Work order:
What lines of the data hold the string "right"? Copy them all.

***** Provided records *****

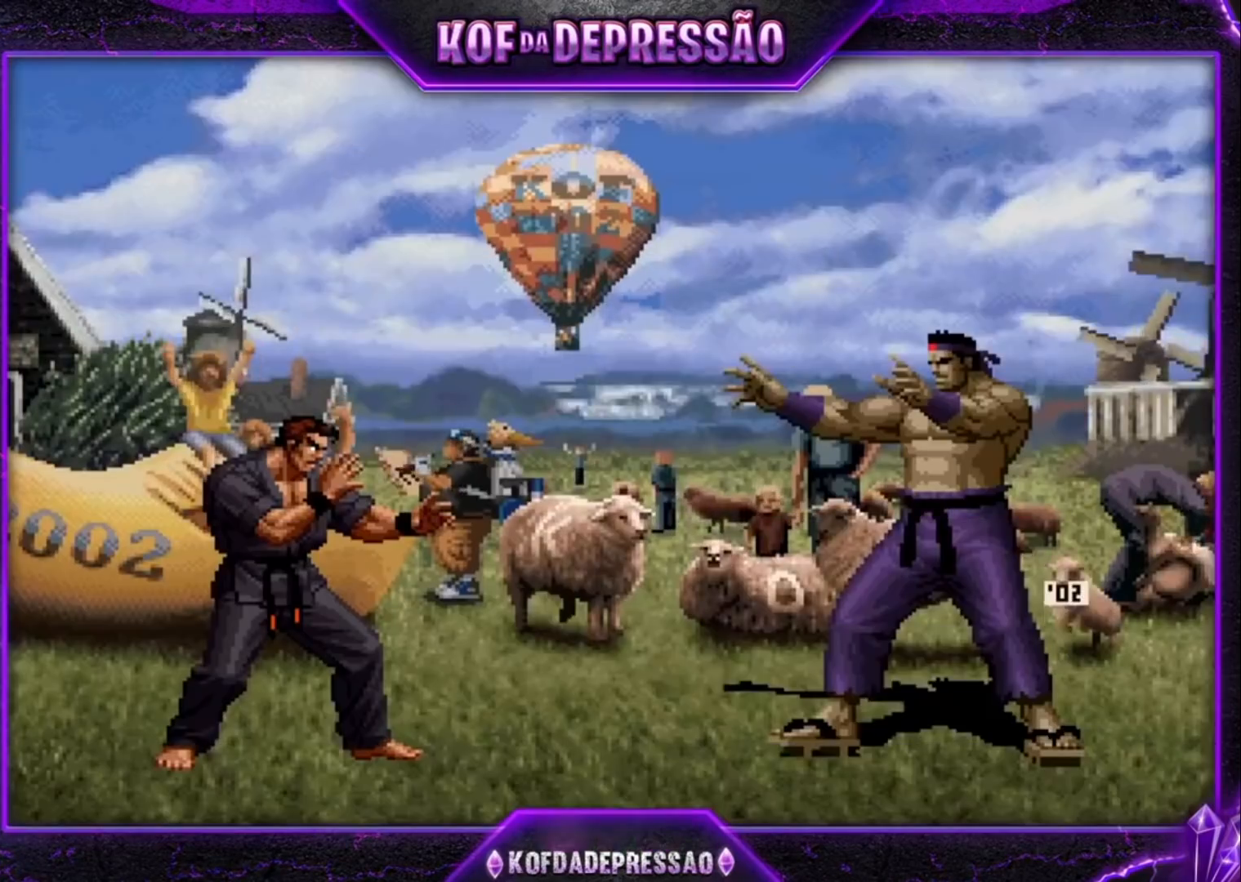
{"dt_ms": 500, "buttons": [], "left_stick": "center", "events": [[67, "CROSS", "down"], [67, "SQUARE", "down"], [67, "TRIANGLE", "down"], [133, "CROSS", "up"], [133, "SQUARE", "up"], [133, "TRIANGLE", "up"], [233, "CROSS", "down"], [233, "SQUARE", "down"], [233, "TRIANGLE", "down"], [267, "CROSS", "up"], [300, "SQUARE", "up"], [300, "TRIANGLE", "up"], [400, "CROSS", "down"], [400, "SQUARE", "down"], [400, "TRIANGLE", "down"], [433, "CROSS", "up"], [467, "SQUARE", "up"], [467, "TRIANGLE", "up"]]}
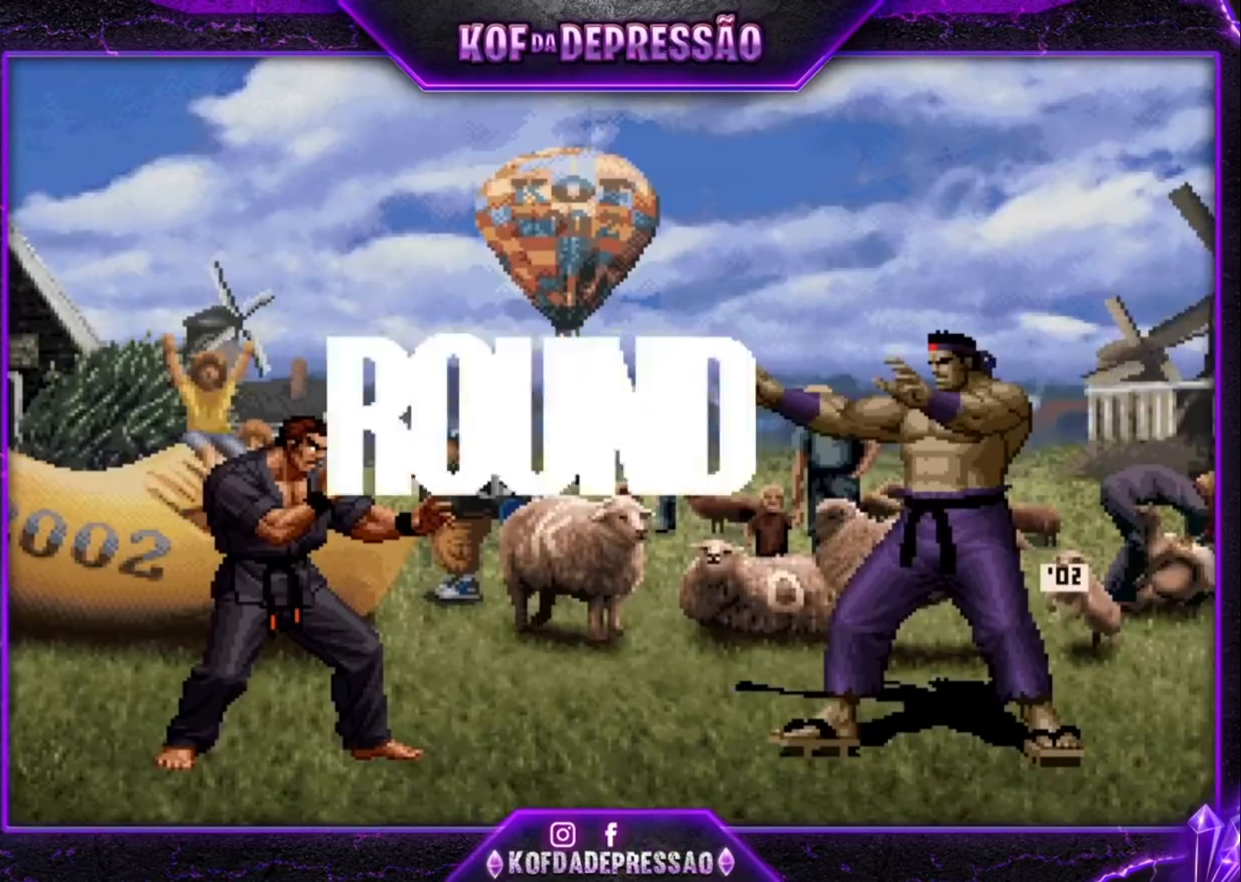
{"dt_ms": 500, "buttons": [], "left_stick": "center", "events": [[67, "CROSS", "down"], [67, "SQUARE", "down"], [67, "TRIANGLE", "down"], [133, "CROSS", "up"], [133, "SQUARE", "up"], [133, "TRIANGLE", "up"], [267, "CROSS", "down"], [267, "R1", "down"], [267, "SQUARE", "down"], [267, "TRIANGLE", "down"], [300, "CROSS", "up"], [300, "R1", "up"], [300, "SQUARE", "up"], [300, "TRIANGLE", "up"], [433, "CROSS", "down"], [433, "R1", "down"], [433, "SQUARE", "down"], [433, "TRIANGLE", "down"], [467, "R1", "up"], [500, "CROSS", "up"], [500, "SQUARE", "up"], [500, "TRIANGLE", "up"]]}
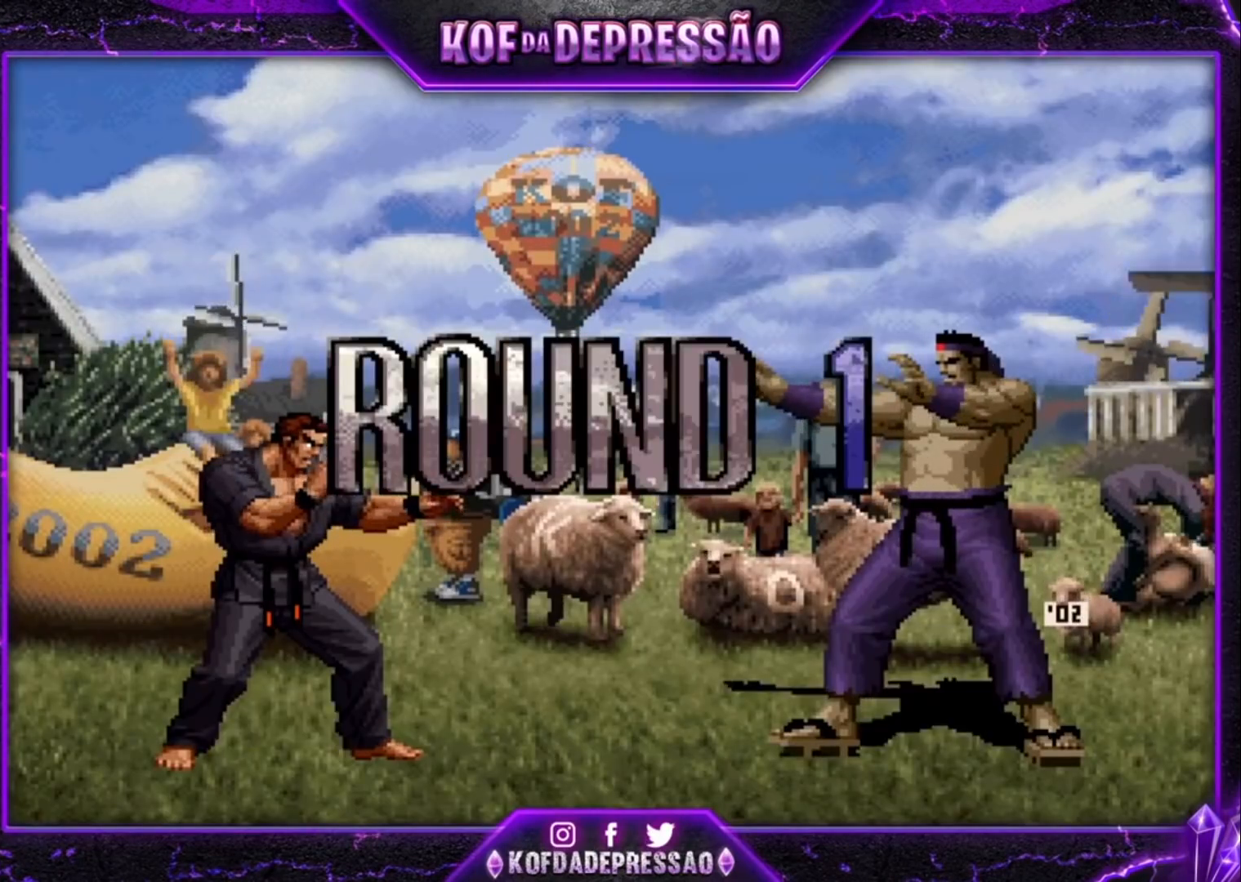
{"dt_ms": 500, "buttons": ["CROSS", "SQUARE", "TRIANGLE", "R1"], "left_stick": "center", "events": [[133, "CROSS", "down"], [133, "R1", "down"], [133, "SQUARE", "down"], [133, "TRIANGLE", "down"], [167, "CROSS", "up"], [167, "R1", "up"], [167, "SQUARE", "up"], [167, "TRIANGLE", "up"], [267, "CROSS", "down"], [267, "R1", "down"], [267, "SQUARE", "down"], [267, "TRIANGLE", "down"], [300, "CROSS", "up"], [300, "R1", "up"], [300, "SQUARE", "up"], [300, "TRIANGLE", "up"], [400, "CROSS", "down"], [400, "R1", "down"], [400, "SQUARE", "down"], [400, "TRIANGLE", "down"], [433, "CROSS", "up"], [433, "R1", "up"], [433, "SQUARE", "up"], [433, "TRIANGLE", "up"], [500, "CROSS", "down"], [500, "R1", "down"], [500, "SQUARE", "down"], [500, "TRIANGLE", "down"]]}
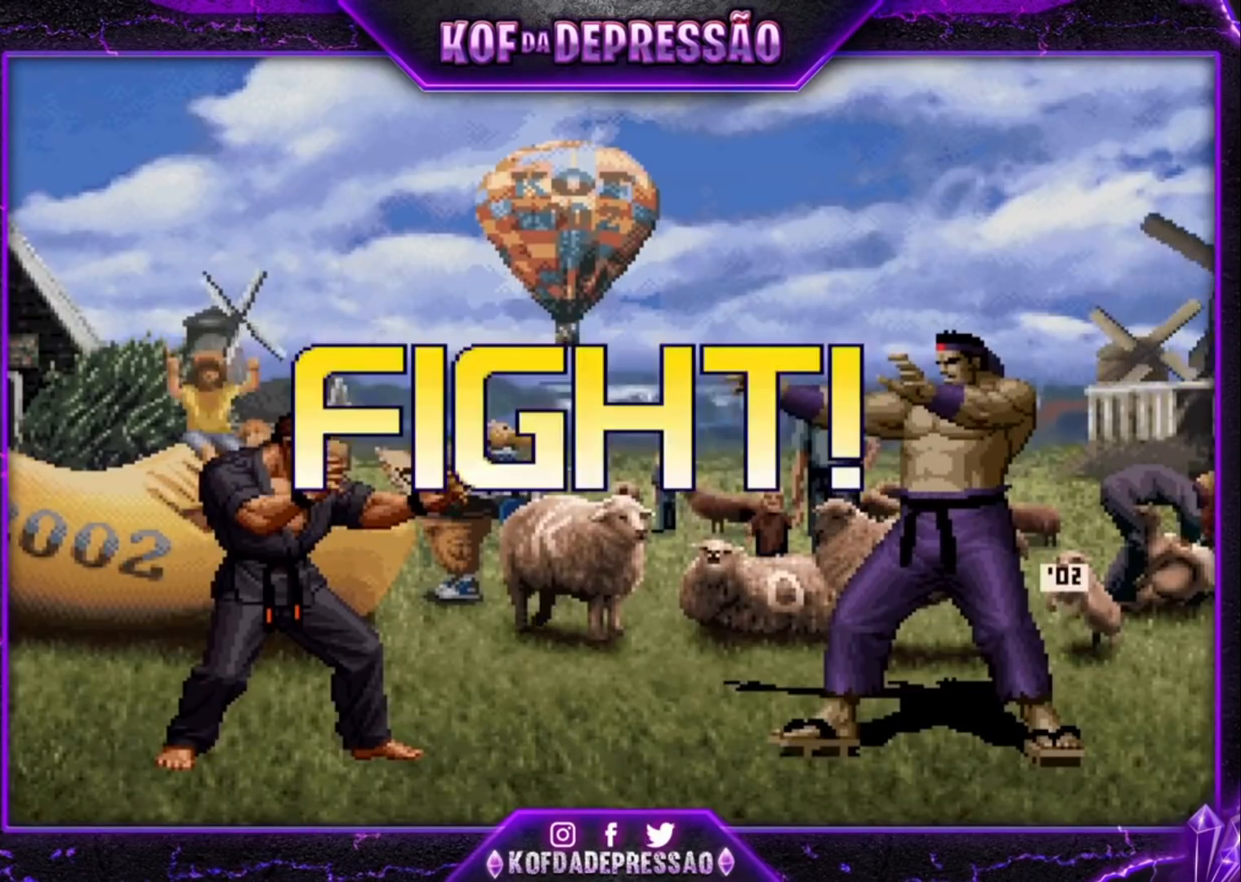
{"dt_ms": 500, "buttons": [], "left_stick": "right", "events": [[67, "CROSS", "up"], [100, "R1", "up"], [100, "SQUARE", "up"], [100, "TRIANGLE", "up"], [333, "left_stick", "right"]]}
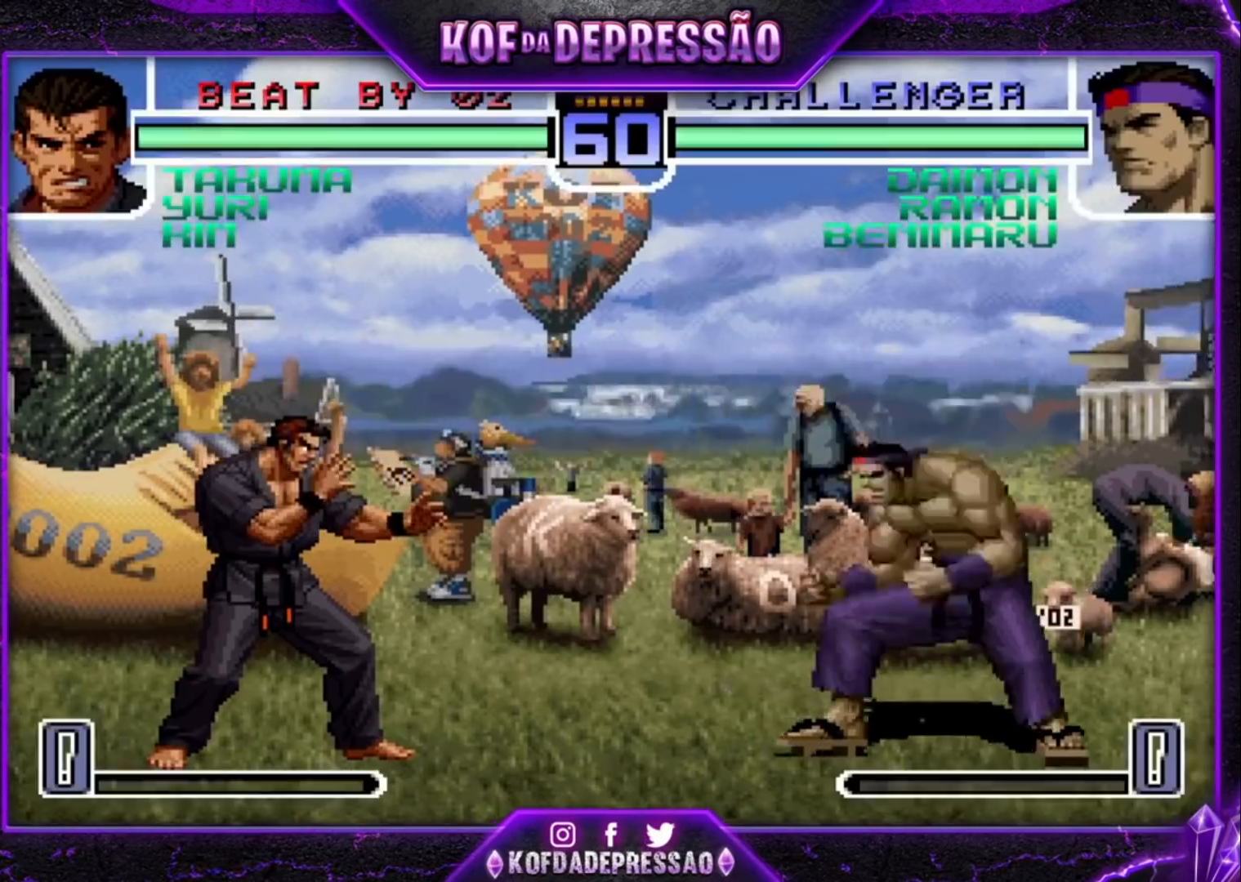
{"dt_ms": 500, "buttons": [], "left_stick": "center", "events": [[67, "left_stick", "center"], [233, "left_stick", "up-left"], [500, "left_stick", "center"]]}
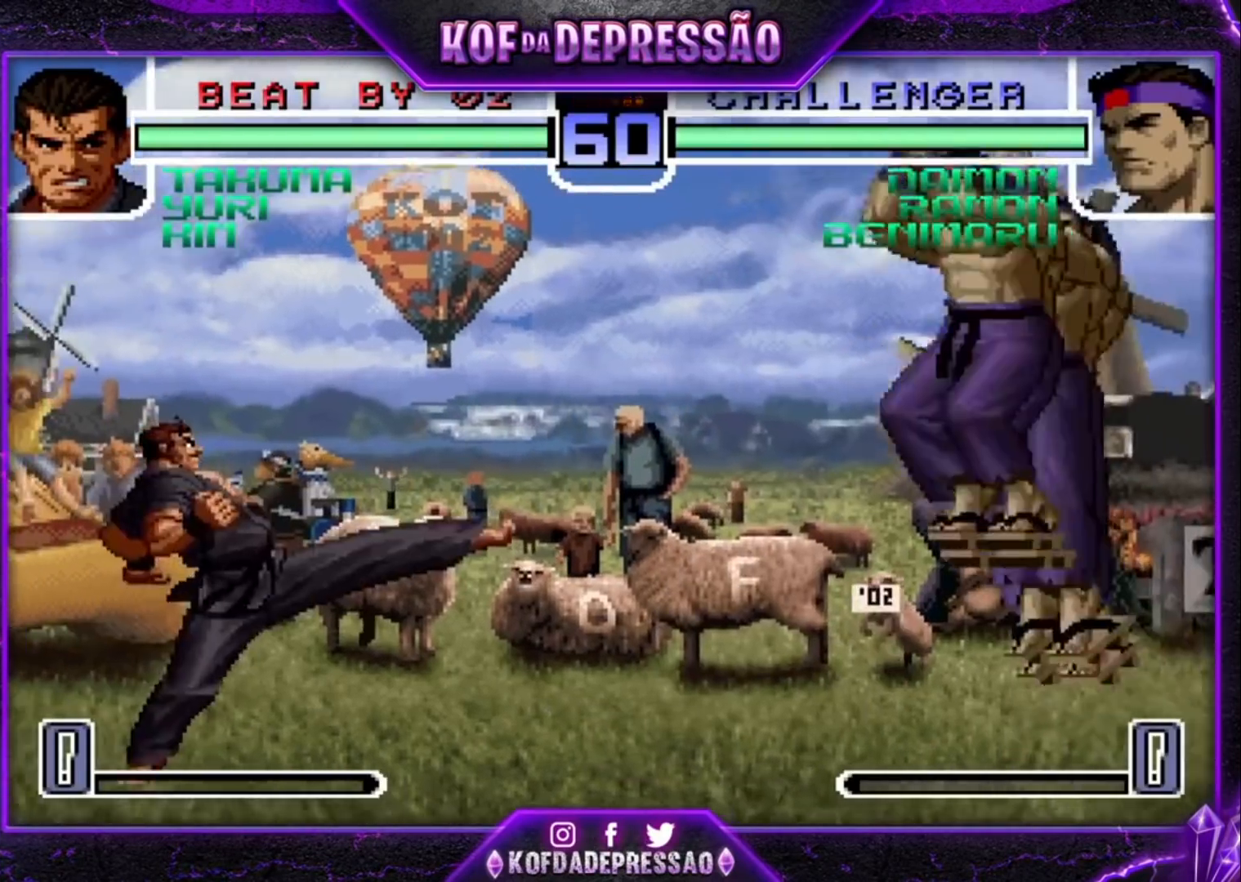
{"dt_ms": 500, "buttons": [], "left_stick": "center", "events": [[167, "CROSS", "down"], [167, "R1", "down"], [233, "CROSS", "up"], [233, "R1", "up"], [267, "left_stick", "down-right"], [433, "left_stick", "center"]]}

*****

Expected answer:
{"dt_ms": 500, "buttons": [], "left_stick": "right", "events": [[67, "CROSS", "up"], [100, "R1", "up"], [100, "SQUARE", "up"], [100, "TRIANGLE", "up"], [333, "left_stick", "right"]]}
{"dt_ms": 500, "buttons": [], "left_stick": "center", "events": [[167, "CROSS", "down"], [167, "R1", "down"], [233, "CROSS", "up"], [233, "R1", "up"], [267, "left_stick", "down-right"], [433, "left_stick", "center"]]}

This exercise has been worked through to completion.